### [Problem to work on]
Give back exactly the lines from the one holding "(524, 102) = (261, 77): none -> picture" to the last line of the entries, both included, and nothing more.

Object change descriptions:
|---|

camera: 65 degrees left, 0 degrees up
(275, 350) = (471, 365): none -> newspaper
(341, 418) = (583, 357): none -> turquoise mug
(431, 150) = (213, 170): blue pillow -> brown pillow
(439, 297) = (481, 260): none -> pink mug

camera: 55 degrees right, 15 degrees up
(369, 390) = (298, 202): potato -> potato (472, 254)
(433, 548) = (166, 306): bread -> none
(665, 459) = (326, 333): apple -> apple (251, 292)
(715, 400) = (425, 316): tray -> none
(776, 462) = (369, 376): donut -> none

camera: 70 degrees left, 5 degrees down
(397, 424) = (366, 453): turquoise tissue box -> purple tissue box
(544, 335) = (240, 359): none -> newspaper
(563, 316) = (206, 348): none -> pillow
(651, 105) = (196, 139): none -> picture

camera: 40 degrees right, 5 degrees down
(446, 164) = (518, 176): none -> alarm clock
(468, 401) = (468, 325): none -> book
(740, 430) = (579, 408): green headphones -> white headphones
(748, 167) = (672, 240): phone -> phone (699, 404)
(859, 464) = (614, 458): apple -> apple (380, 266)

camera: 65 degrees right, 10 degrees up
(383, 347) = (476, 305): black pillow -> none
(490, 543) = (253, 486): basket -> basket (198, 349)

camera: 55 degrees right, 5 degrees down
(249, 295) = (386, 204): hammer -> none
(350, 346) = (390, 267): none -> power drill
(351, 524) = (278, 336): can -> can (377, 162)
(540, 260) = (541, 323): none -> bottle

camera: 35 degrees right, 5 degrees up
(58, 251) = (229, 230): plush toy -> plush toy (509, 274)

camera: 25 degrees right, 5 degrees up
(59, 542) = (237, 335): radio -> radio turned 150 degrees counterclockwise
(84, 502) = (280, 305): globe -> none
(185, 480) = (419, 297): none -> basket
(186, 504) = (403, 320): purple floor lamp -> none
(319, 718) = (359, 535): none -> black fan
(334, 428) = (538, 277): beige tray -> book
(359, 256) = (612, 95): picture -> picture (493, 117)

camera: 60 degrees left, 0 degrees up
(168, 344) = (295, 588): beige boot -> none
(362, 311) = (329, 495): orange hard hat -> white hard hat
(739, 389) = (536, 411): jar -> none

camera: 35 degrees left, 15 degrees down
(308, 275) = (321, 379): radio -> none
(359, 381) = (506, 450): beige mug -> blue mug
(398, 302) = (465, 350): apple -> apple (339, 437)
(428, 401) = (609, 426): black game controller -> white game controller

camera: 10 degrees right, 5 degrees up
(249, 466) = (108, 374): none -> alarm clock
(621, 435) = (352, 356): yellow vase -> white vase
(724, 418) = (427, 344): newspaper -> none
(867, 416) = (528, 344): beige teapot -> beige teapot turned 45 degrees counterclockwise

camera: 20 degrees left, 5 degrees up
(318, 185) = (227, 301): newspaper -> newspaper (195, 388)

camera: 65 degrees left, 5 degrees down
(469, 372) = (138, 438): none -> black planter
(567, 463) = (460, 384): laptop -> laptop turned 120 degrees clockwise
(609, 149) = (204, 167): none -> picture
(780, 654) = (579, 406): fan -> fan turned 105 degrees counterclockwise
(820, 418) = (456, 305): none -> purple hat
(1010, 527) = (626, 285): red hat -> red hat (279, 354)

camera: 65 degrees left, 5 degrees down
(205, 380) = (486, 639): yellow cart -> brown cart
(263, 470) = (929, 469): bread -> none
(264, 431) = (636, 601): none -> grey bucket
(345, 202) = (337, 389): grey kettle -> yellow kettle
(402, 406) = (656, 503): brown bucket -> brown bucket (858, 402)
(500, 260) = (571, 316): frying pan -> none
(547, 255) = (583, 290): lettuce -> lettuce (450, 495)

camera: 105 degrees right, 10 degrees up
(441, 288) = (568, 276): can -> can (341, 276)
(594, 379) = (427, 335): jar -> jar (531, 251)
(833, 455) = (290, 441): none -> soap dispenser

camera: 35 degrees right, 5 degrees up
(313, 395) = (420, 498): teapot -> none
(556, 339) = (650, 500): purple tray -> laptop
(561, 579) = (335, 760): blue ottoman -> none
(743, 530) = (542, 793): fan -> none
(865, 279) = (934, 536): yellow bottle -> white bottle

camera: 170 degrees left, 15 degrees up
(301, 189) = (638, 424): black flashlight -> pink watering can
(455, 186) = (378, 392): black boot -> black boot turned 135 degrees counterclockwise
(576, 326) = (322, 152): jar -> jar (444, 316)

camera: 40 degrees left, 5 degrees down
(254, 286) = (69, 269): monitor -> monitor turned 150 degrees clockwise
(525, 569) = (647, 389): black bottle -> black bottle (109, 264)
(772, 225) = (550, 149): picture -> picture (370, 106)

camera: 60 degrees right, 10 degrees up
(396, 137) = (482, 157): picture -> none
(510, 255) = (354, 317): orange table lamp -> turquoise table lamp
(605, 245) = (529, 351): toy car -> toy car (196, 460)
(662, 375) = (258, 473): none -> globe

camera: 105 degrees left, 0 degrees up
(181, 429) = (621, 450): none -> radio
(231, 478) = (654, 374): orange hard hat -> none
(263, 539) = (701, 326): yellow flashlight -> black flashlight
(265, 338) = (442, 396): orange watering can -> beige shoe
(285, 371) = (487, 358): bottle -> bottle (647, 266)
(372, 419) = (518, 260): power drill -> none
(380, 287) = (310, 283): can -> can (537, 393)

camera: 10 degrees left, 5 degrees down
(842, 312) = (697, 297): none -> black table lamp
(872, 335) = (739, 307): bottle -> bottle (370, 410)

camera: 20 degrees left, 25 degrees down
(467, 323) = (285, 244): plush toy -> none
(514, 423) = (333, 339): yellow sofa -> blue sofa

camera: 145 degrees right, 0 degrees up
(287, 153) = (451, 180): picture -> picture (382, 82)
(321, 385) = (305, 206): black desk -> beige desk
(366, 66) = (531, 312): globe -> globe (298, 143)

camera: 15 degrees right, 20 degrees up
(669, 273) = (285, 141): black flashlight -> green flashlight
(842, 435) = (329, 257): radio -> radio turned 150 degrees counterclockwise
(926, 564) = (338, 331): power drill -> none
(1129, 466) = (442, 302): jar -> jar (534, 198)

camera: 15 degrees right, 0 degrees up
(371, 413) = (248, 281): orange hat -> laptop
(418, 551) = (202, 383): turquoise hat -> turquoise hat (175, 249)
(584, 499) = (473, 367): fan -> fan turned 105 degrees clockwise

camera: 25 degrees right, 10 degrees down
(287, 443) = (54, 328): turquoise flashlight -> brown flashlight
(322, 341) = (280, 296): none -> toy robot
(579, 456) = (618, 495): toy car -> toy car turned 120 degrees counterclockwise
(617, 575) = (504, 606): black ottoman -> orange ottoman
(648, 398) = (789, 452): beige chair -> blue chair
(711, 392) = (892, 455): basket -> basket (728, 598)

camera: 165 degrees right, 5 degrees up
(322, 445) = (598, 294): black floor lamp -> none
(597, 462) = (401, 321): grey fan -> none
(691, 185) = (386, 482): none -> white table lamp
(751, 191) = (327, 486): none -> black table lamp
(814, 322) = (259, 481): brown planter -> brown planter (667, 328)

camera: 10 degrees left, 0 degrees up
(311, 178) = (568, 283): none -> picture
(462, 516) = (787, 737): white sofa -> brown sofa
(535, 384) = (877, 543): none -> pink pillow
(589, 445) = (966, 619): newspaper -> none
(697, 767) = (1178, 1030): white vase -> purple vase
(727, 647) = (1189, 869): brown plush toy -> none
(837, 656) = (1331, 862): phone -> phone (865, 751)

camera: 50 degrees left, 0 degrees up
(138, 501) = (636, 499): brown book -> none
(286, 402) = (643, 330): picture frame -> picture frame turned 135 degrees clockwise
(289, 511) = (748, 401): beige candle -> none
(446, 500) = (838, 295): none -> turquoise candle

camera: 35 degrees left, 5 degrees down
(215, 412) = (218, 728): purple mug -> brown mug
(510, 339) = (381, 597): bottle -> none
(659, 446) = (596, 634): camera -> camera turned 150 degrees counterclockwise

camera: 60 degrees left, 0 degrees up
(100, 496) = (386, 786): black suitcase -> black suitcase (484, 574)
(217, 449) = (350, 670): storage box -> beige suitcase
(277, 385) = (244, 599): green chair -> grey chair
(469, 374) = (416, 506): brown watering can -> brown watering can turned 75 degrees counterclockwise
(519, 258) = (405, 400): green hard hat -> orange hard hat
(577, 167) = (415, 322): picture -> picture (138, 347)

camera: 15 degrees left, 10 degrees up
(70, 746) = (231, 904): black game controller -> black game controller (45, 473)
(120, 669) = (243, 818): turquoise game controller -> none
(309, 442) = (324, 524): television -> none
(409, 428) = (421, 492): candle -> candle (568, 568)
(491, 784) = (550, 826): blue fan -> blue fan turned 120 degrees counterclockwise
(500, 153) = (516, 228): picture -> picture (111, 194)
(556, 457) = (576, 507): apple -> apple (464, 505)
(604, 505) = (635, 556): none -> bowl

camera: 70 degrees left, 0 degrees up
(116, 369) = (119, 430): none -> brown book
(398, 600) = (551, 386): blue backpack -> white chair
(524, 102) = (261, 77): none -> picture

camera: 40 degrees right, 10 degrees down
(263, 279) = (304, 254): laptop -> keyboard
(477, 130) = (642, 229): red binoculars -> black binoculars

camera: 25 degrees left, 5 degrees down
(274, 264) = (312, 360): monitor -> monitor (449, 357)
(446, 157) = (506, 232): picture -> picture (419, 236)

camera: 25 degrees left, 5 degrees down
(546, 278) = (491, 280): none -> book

|---|

### [Answer space]
(524, 102) = (261, 77): none -> picture

camera: 40 degrees right, 10 degrees down
(263, 279) = (304, 254): laptop -> keyboard
(477, 130) = (642, 229): red binoculars -> black binoculars

camera: 25 degrees left, 5 degrees down
(274, 264) = (312, 360): monitor -> monitor (449, 357)
(446, 157) = (506, 232): picture -> picture (419, 236)

camera: 25 degrees left, 5 degrees down
(546, 278) = (491, 280): none -> book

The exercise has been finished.